The Hungarian government has finally decided to kick-start military improvement. Following a number of optimistic announcements, the project is now gearing up. However, a project of such a large scale is prone to criticism.
At the end of 2016, then Minister of Defense István Simicskó announced the kickoff of the army’s military improvement project. Dubbed Zrínyi 2026, the project has three key focuses: a reservist system, equipment improvement and the foundation of defense sports associations. While many initially criticized it for lacking a plan and documentation, Orbán decided to replace Simicskó after the elections and government officials have continued to make a number of announcements regarding the program.
Experts agree that the Hungarian military needs a facelift. Aside from the Gripen fighter jets and the Mistral short-range missile system, the rest of the equipment is out-of-date. Also, the fence building projects on the Southern border and recent floods have reportedly surpassed staff capacity.
In addition, NATO requires member states to invest at least two percent of the GDP in the military—something Hungary is already struggling with.
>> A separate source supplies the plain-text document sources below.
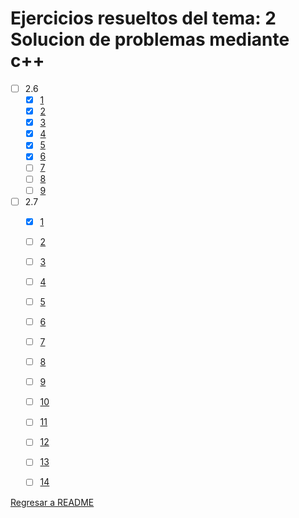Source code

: # Ejercicios resueltos del tema: 2 Solucion de problemas mediante c++


* [ ] 2.6
    * [x] [1](e2.6.1.cpp)
    * [x] [2](e2.6.2.cpp)
    * [x] [3](e2.6.3.cpp)
    * [x] [4](e2.6.4.cpp)
    * [x] [5](e2.6.5.cpp)
    * [x] [6](e2.6.6.cpp)
    * [ ] [7](e2.6.7.cpp)
    * [ ] [8](e2.6.8.cpp)
    * [ ] [9](e2.6.9.cpp)
    
* [ ] 2.7
    * [x] [1](e2.7.1.cpp)
    * [ ] [2](e2.7.1.cpp)
    * [ ] [3](e2.7.1.cpp)
    * [ ] [4](e2.7.1.cpp)
    * [ ] [5](e2.7.1.cpp)
    * [ ] [6](e2.7.1.cpp)
    * [ ] [7](e2.7.1.cpp)
    * [ ] [8](e2.7.1.cpp)
    * [ ] [9](e2.7.1.cpp)
    * [ ] [10](e2.7.1.cpp)
    * [ ] [11](e2.7.1.cpp)
    * [ ] [12](e2.7.1.cpp)
    * [ ] [13](e2.7.1.cpp)
    * [ ] [14](e2.7.1.cpp)


[Regresar a README](../../README.md)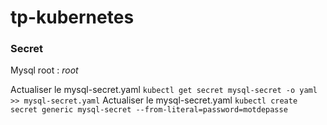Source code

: # tp-kubernetes


### Secret
Mysql root : _root_

Actualiser le mysql-secret.yaml
`
kubectl get secret mysql-secret -o yaml >> mysql-secret.yaml
`
Actualiser le mysql-secret.yaml
`
kubectl create secret generic mysql-secret --from-literal=password=motdepasse
`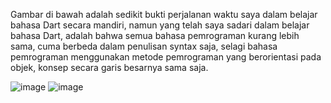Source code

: Gambar di bawah adalah sedikit bukti perjalanan waktu saya dalam belajar bahasa Dart secara mandiri,
namun yang telah saya sadari dalam belajar bahasa Dart, adalah bahwa semua bahasa pemrograman kurang lebih sama, cuma berbeda dalam penulisan syntax saja,
selagi bahasa pemrograman menggunakan metode pemrograman yang berorientasi pada objek, konsep secara garis besarnya sama saja.

![image](https://github.com/Lintang00/BelajarDasarDart/assets/164141285/20bda167-8a58-4a33-aef6-1143c7893b70)
![image](https://github.com/Lintang00/BelajarDasarDart/assets/164141285/eb8739cd-5629-443c-b353-353b3fd129b8)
The project aims to gradually increase this figure to the required amount by 2026. In an interview with wire service MTI, Minister of Defense Tibor Benkő claimed this number grew to one point four percent last year, and went on to suggest that the two percent threshold would be reached by 2024, two years earlier than originally planned.
Benkő also claimed that the air force was on the brink of extinction due to its aging technical equipment, making it a priority.
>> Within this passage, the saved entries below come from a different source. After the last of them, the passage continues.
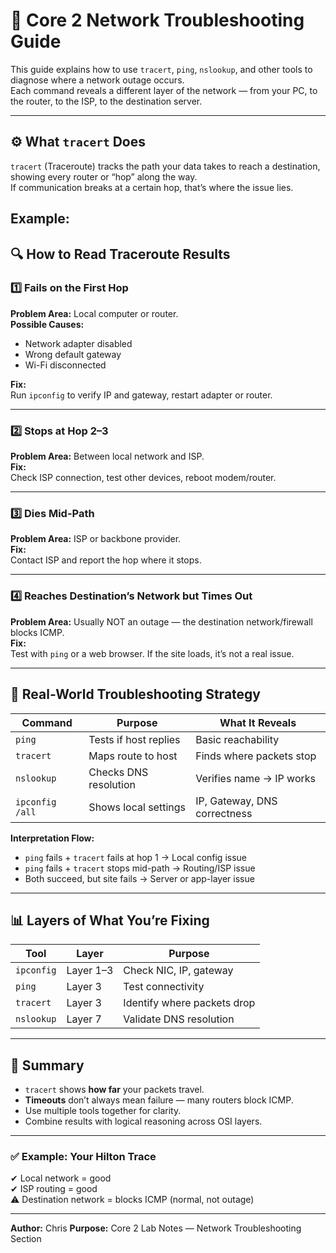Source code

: # 🧠 Core 2 Network Troubleshooting Guide

This guide explains how to use `tracert`, `ping`, `nslookup`, and other tools to diagnose where a network outage occurs.  
Each command reveals a different layer of the network — from your PC, to the router, to the ISP, to the destination server.

---

## ⚙️ What `tracert` Does
`tracert` (Traceroute) tracks the path your data takes to reach a destination, showing every router or “hop” along the way.  
If communication breaks at a certain hop, that’s where the issue lies.

Example:
---

## 🔍 How to Read Traceroute Results

### 1️⃣ Fails on the First Hop
**Problem Area:** Local computer or router.  
**Possible Causes:**
- Network adapter disabled
- Wrong default gateway
- Wi-Fi disconnected

**Fix:**  
Run `ipconfig` to verify IP and gateway, restart adapter or router.

---

### 2️⃣ Stops at Hop 2–3
**Problem Area:** Between local network and ISP.  
**Fix:**  
Check ISP connection, test other devices, reboot modem/router.

---

### 3️⃣ Dies Mid-Path
**Problem Area:** ISP or backbone provider.  
**Fix:**  
Contact ISP and report the hop where it stops.

---

### 4️⃣ Reaches Destination’s Network but Times Out
**Problem Area:** Usually NOT an outage — the destination network/firewall blocks ICMP.  
**Fix:**  
Test with `ping` or a web browser. If the site loads, it’s not a real issue.

---

## 🧩 Real-World Troubleshooting Strategy

| Command | Purpose | What It Reveals |
|----------|----------|----------------|
| `ping` | Tests if host replies | Basic reachability |
| `tracert` | Maps route to host | Finds where packets stop |
| `nslookup` | Checks DNS resolution | Verifies name → IP works |
| `ipconfig /all` | Shows local settings | IP, Gateway, DNS correctness |

**Interpretation Flow:**
- `ping` fails + `tracert` fails at hop 1 → Local config issue  
- `ping` fails + `tracert` stops mid-path → Routing/ISP issue  
- Both succeed, but site fails → Server or app-layer issue  

---

## 📊 Layers of What You’re Fixing

| Tool | Layer | Purpose |
|------|--------|---------|
| `ipconfig` | Layer 1–3 | Check NIC, IP, gateway |
| `ping` | Layer 3 | Test connectivity |
| `tracert` | Layer 3 | Identify where packets drop |
| `nslookup` | Layer 7 | Validate DNS resolution |

---

## 🧠 Summary
- `tracert` shows **how far** your packets travel.
- **Timeouts** don’t always mean failure — many routers block ICMP.
- Use multiple tools together for clarity.
- Combine results with logical reasoning across OSI layers.

---

### ✅ Example: Your Hilton Trace
✔ Local network = good  
✔ ISP routing = good  
⚠ Destination network = blocks ICMP (normal, not outage)

---

**Author:** Chris 
**Purpose:** Core 2 Lab Notes — Network Troubleshooting Section  
 
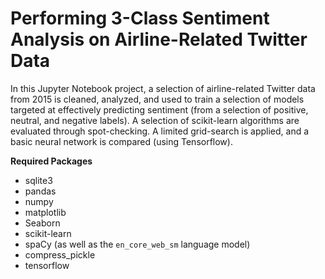 # Performing 3-Class Sentiment Analysis on Airline-Related Twitter Data

In this Jupyter Notebook project, a selection of airline-related Twitter data from 2015 is cleaned, analyzed, and used to train a selection of models targeted at effectively predicting sentiment (from a selection of positive, neutral, and negative labels).  A selection of scikit-learn algorithms are evaluated through spot-checking.  A limited grid-search is applied, and a basic neural network is compared (using Tensorflow).

__Required Packages__
- sqlite3
- pandas
- numpy
- matplotlib
- Seaborn
- scikit-learn
- spaCy (as well as the `en_core_web_sm` language model)
- compress_pickle
- tensorflow

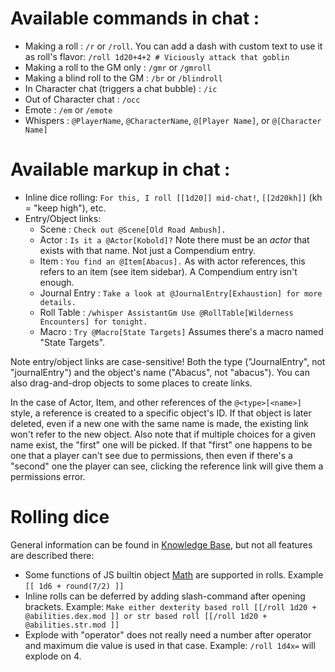 # Available commands in chat : 
* Making a roll : `/r` or `/roll`. You can add a dash with custom text to use it as roll's flavor: `/roll 1d20+4+2 # Viciously attack that goblin`
* Making a roll to the GM only : `/gmr` or `/gmroll`
* Making a blind roll to the GM : `/br` or `/blindroll`
* In Character chat (triggers a chat bubble) : `/ic`
* Out of Character chat : `/occ`
* Emote : `/em` or `/emote`
* Whispers : `@PlayerName`, `@CharacterName`, `@[Player Name]`, or `@[Character Name]`

# Available markup in chat :
* Inline dice rolling: `For this, I roll [[1d20]] mid-chat!`, `[[2d20kh]]` (kh = "keep high"), etc.
* Entry/Object links:
  * Scene : `Check out @Scene[Old Road Ambush].`
  * Actor : `Is it a @Actor[Kobold]?`
    Note there must be an _actor_ that exists with that name.  Not just a Compendium entry.
  * Item : `You find an @Item[Abacus].`
    As with actor references, this refers to an item (see item sidebar).  A Compendium entry isn't enough.
  * Journal Entry : `Take a look at @JournalEntry[Exhaustion] for more details.`
  * Roll Table : `/whisper AssistantGm Use @RollTable[Wilderness Encounters] for tonight.`
  * Macro : `Try @Macro[State Targets]`
    Assumes there's a macro named "State Targets".

Note entry/object links are case-sensitive!  Both the type ("JournalEntry", not "journalEntry") and the object's name ("Abacus", not "abacus").  You can also drag-and-drop objects to some places to create links.

In the case of Actor, Item, and other references of the `@<type>[<name>]` style, a reference is created to a specific object's ID.  If that object is later deleted, even if a new one with the same name is made, the existing link won't refer to the new object.  Also note that if multiple choices for a given name exist, the "first" one will be picked.  If that "first" one happens to be one that a player can't see due to permissions, then even if there's a "second" one the player can see, clicking the reference link will give them a permissions error.

# Rolling dice

General information can be found in [Knowledge Base](https://foundryvtt.com/article/dice/), but not all features are described there:
* Some functions of JS builtin object [Math](https://developer.mozilla.org/en-US/docs/Web/JavaScript/Reference/Global_Objects/Math) are supported in rolls. Example `[[ 1d6 + round(7/2) ]]`
* Inline rolls can be deferred by adding slash-command after opening brackets. Example: `Make either dexterity based roll [[/roll 1d20 + @abilities.dex.mod ]] or str based roll [[/roll 1d20 + @abilities.str.mod ]]`
* Explode with "operator" does not really need a number after operator and maximum die value is used in that case. Example: `/roll 1d4x=` will explode on 4.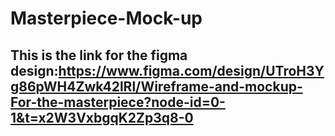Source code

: # Masterpiece-Mock-up

## This is the link for the figma design:https://www.figma.com/design/UTroH3Yg86pWH4Zwk42lRl/Wireframe-and-mockup-For-the-masterpiece?node-id=0-1&t=x2W3VxbgqK2Zp3q8-0
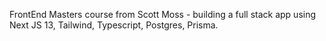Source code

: FrontEnd Masters course from Scott Moss - building a full stack app using Next JS 13, Tailwind, Typescript, Postgres, Prisma.
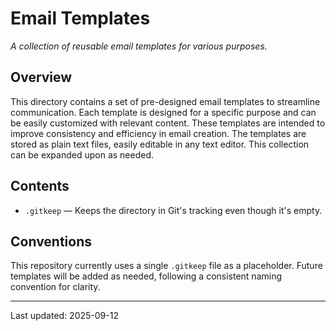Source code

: # Email Templates

*A collection of reusable email templates for various purposes.*

## Overview
This directory contains a set of pre-designed email templates to streamline communication.  Each template is designed for a specific purpose and can be easily customized with relevant content.  These templates are intended to improve consistency and efficiency in email creation.  The templates are stored as plain text files, easily editable in any text editor.  This collection can be expanded upon as needed.

## Contents
* `.gitkeep` —  Keeps the directory in Git's tracking even though it's empty.


## Conventions
This repository currently uses a single `.gitkeep` file as a placeholder.  Future templates will be added as needed, following a consistent naming convention for clarity.


---
Last updated: 2025-09-12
A few old MI-8 and MI-24 attack helicopters manufactured by the Soviets were recently renovated in Russia. On top of this, another two helicopters are scheduled to be purchased later this year. Recently, in addition to the 20 Airbus H145M and 16 Airbus H225M helicopters, the Ministry of Defense (MH) also bought two Airbus A319 aircraft and a luxurious Assault Falcon 7X for transportation purposes. The purchase drew criticism as government delegations often use the planes despite insistence that the aircraft were acquired for the military.
In connection with air defense, Benkő said that a new missile complex system and related missiles are slated to be installed in the first half of the year.
Minister of Defense Tibor Benkő. Image by MTI/ Zsolt Szigetváry
Hungary also bought 44 new and 12 used Leopard 2A7 tanks and 24 PZH self-propelled guns from German manufacturer Krauss-Maffei Wegmann (KMW). Unlike with Airbus— that will set up a parts factory in Eastern Hungary by 2021- a compensation deal apparently has not been made with KMW.
Made in Hungary
Benkő claims that ground forces will not be neglected either. In 2019, Hungary will start manufacturing small arms for the infantry in a factory in Kiskunfélegyháza through Czech licenses. The factory’s activities will be extended, eventually supplying all the armed forces in Hungary.
Staff and wage increase
One of Zrínyi 2026’s main missions is to raise the number of recruits to 37500. However, the government has not disclosed any information on how it means to accomplish this. Benkő merely claimed that more people join than leave the Defense Forces.
An extension of the reservist system is also a priority. By 2026, the number of reservists should be 20,000, whereas, at the moment, there are only 8,000 according to Benkő.
Volunteer reservists take the oath of service in Pécs. Image by Gábor Kálmánfi/ honvedelem.hu
In order to increase staff, wages should be more competitive as well. Between 2002 and 2015, there were no major increases to the army, Benkő claimed. Apparently, between 2015 and 2019, soldiers’ salaries increased by an average of 50%. Other professionals (teachers, civilians) working for or within the army also saw wage hikes.
Increasing military education
Addressing younger generations is also important. Last year, MH organized 47 defense camps with 1500 participants. This year will see 72 camps with 2200 campers. Minister Tibor Benkő also revealed that an additional defense secondary school is to be built in Hódmezővásárhely.
In addition, Deputy Minister of the Ministry of Defense Szilárd Németh announced that the government plans to raise the age limit of potential emergency recruits to 50 years. This is not particularly high in Europe as the age limit is 55 in Slovenia and Romania and 60 in Poland.